Muchos premios de dinero que se le concedieron, todos fueron donados a distintas instituciones de salud. Nunca quiso ser famoso, ni siquiera conocido más allá de su medio donde había abordado su vida total. “Yo no descubrí nada, ni inventé nada, y si algo me prestigia, es el de haber cumplido con el juramento hipocrático”. Tampoco quiso ser equiparado a Albert Schweitzer o Mahatma Gandhi porque “yo no puedo aceptarlo, porque dista mucho trecho para llegar a esa altura. Mi obra es bien modesta y jamás pretendí emular a nadie”. Prefirió siempre el silencio del campo al ruido de las ciudades, condenándose él mismo a ese ostracismo voluntario, oscurecido por su retracción a la selva y el anonimato. “Después de tener tantas cosas, el hombre puede encontrar un desierto espiritual”, supo decir.

En 1986, con 91 años de edad -había nacido en Esperanza, provincia de Santa Fe en 1895-, tan silenciosamente como sobrevino a Estanislao del Campo, marchó del lugar en colectivo en compañía de un amigo hasta Formosa capital y de allí a Rosario, donde lo iban a alojar sus familiares. Enfermo y ya envejecido física, pero no espiritual ni intelectualmente, supo bregar hasta llegar a rozar los 100 años de edad, donde en 1995 dejó de pugnar por el mundo, persistiendo hasta último momento en revisar sus apuntes y estudios, corrigiéndolos y mejorándolos. Una persona íntegra que llegó a escribir “Los políticos nos cantan verdades, nos descuentan un triunfo y todos en fin, nos regalan bellas literaturas de sus programas”. Y de allí advino, también, muchos años ya, su prejuicio de ellos al saberlos capaces de corrupción, un mal hoy en día muy en boga. “Los privilegios -dijo para él- son solo pompas de jabón que nunca merecí y en las que no creo”.

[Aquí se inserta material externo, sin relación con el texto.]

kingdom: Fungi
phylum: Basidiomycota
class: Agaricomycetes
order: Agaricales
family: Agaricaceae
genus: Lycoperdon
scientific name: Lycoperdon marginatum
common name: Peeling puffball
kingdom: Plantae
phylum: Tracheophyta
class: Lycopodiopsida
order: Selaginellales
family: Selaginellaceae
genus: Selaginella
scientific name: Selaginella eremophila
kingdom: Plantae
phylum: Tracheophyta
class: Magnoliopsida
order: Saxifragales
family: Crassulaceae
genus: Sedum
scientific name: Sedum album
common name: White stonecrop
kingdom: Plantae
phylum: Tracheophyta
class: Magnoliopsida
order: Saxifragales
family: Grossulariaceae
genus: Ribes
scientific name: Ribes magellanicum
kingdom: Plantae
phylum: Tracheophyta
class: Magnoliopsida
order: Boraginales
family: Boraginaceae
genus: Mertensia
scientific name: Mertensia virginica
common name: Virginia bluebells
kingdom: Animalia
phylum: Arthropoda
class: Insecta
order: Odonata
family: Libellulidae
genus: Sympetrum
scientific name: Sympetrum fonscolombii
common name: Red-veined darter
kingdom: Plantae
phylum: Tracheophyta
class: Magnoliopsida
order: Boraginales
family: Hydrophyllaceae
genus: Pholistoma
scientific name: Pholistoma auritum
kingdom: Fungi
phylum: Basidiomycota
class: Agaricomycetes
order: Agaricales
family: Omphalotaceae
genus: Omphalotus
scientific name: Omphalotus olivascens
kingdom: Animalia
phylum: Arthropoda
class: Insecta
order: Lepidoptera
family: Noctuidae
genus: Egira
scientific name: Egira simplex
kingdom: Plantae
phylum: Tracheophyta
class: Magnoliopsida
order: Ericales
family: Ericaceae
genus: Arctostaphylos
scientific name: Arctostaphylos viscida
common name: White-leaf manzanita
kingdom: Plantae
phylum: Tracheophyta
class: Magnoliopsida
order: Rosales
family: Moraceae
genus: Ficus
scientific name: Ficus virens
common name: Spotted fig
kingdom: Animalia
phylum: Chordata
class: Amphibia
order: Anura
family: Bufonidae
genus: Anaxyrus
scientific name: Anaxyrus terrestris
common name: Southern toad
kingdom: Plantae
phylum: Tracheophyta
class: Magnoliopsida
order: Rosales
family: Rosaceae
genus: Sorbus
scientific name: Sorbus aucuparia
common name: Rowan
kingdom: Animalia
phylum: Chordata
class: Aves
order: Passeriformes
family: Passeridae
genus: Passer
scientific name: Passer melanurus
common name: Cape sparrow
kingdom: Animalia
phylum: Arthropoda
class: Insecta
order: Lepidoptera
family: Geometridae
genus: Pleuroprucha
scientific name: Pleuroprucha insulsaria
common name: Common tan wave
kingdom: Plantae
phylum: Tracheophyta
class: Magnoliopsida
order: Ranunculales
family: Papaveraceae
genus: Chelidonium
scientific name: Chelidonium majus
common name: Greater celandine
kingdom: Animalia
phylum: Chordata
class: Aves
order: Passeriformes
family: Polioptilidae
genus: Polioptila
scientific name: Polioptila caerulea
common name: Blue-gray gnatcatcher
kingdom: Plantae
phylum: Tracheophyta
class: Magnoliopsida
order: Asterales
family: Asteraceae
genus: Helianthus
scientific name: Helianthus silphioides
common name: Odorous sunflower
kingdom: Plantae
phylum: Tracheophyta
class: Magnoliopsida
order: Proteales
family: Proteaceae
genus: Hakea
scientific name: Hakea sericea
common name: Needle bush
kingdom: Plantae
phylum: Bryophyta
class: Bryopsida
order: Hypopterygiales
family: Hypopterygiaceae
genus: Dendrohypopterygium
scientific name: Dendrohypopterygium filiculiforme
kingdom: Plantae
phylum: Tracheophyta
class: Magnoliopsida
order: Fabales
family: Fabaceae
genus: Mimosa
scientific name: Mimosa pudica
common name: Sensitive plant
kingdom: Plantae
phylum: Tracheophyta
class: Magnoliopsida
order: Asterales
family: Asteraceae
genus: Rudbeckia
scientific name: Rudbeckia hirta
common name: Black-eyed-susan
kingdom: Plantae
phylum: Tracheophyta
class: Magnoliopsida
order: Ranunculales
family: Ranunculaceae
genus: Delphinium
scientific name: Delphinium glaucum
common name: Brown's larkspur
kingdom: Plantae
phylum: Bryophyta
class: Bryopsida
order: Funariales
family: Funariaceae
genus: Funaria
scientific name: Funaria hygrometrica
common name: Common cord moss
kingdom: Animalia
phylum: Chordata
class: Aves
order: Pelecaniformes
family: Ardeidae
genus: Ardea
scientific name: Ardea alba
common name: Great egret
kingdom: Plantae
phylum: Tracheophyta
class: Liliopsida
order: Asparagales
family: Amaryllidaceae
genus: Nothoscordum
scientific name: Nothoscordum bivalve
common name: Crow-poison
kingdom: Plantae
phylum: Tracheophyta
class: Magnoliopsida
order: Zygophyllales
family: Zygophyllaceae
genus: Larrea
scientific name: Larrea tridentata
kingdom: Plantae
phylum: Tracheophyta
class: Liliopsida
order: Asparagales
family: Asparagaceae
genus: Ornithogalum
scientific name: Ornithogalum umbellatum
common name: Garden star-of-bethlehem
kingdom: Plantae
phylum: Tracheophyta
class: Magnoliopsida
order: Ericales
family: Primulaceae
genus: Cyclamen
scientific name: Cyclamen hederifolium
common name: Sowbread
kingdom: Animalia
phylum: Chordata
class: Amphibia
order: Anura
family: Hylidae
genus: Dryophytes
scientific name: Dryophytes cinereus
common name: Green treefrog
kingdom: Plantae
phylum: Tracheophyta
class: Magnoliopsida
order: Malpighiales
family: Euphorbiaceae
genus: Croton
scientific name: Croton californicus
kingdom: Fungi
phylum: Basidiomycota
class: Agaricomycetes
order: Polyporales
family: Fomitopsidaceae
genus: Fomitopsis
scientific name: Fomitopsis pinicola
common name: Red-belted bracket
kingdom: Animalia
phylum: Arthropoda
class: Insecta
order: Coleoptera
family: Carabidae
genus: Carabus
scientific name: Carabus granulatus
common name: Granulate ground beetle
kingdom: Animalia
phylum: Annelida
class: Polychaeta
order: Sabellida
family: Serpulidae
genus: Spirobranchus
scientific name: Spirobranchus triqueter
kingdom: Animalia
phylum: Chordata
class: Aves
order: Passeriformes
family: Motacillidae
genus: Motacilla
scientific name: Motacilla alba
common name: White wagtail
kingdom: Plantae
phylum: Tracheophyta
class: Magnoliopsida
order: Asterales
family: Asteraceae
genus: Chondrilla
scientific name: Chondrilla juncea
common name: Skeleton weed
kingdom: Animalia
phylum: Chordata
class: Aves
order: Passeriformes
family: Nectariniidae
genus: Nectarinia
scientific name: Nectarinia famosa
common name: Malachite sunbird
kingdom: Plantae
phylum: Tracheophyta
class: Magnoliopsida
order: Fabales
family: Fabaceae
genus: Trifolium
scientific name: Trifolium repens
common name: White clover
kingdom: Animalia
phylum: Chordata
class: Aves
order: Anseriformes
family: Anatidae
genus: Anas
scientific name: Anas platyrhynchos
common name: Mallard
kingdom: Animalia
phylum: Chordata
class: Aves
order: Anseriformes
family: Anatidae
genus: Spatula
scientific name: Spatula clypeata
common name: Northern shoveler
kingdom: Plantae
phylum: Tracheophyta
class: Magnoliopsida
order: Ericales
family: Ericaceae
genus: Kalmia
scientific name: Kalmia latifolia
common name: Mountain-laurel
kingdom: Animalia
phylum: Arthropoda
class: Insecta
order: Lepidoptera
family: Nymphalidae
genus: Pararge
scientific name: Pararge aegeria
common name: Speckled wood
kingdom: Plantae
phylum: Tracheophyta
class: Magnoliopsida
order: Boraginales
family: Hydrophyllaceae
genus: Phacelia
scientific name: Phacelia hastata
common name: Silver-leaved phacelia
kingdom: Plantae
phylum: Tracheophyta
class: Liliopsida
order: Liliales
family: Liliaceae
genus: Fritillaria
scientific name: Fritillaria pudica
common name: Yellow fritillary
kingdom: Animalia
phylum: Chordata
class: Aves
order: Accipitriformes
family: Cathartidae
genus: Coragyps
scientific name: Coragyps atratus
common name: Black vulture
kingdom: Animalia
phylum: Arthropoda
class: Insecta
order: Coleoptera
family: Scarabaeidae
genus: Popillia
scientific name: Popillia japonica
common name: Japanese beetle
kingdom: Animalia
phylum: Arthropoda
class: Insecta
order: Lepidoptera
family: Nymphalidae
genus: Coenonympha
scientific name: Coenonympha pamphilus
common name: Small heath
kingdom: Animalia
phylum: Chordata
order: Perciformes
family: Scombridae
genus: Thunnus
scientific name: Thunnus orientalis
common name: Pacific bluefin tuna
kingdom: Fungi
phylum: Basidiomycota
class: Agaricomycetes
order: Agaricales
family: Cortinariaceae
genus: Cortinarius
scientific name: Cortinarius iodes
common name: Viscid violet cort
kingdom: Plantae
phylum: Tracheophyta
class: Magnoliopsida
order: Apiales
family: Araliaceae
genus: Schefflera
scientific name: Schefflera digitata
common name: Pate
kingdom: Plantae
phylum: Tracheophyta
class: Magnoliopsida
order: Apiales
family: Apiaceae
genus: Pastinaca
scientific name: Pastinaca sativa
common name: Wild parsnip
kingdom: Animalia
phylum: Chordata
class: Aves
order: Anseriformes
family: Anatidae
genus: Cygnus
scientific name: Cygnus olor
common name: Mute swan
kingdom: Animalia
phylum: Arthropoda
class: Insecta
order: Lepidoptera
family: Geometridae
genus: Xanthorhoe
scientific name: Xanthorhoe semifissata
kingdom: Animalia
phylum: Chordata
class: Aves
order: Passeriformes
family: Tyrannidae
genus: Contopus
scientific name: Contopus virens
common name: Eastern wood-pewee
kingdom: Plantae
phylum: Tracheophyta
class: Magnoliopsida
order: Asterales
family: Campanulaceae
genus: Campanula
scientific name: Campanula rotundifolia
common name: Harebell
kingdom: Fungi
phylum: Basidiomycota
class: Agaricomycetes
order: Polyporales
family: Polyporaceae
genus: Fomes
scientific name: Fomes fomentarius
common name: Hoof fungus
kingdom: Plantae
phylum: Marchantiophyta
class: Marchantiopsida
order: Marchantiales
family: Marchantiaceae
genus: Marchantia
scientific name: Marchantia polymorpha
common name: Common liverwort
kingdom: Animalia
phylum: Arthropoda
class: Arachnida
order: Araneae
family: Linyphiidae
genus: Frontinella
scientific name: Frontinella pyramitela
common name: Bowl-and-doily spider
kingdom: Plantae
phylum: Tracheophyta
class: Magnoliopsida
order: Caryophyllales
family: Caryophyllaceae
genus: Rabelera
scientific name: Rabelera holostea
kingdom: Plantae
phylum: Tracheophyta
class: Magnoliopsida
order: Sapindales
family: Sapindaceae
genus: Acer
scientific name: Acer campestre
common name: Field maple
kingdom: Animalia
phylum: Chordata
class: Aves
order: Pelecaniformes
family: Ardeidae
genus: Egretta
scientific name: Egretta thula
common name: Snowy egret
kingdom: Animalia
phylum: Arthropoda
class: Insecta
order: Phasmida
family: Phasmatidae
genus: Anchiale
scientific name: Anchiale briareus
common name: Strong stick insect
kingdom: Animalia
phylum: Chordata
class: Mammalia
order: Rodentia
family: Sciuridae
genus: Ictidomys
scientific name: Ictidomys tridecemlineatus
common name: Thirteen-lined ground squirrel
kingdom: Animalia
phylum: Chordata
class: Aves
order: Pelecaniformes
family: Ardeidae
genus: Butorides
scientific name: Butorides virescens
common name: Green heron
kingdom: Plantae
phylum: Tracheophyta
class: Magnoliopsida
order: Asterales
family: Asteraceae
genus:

Un Esteban Laureano Maradona médico y filántropo, único en su concepción, que si bien ha sido recordado en avenidas, plazas y bustos en provincias norteñas, sigue siendo un adalid de la verdadera humildad, trabajo y perseverancia como notable contribución a la causa de todo bien y justicia. Estímulo necesario para que continuemos su recordación y más que ello, saber imitar su idoneidad, constancia y búsqueda de entrega sin desear la presea dorada como única recompensa. Solo cabe el deber de efectuar correctamente la labor que nos atañe por vocación, profesión o sencillamente, como miembros de una sociedad en permanente evolución.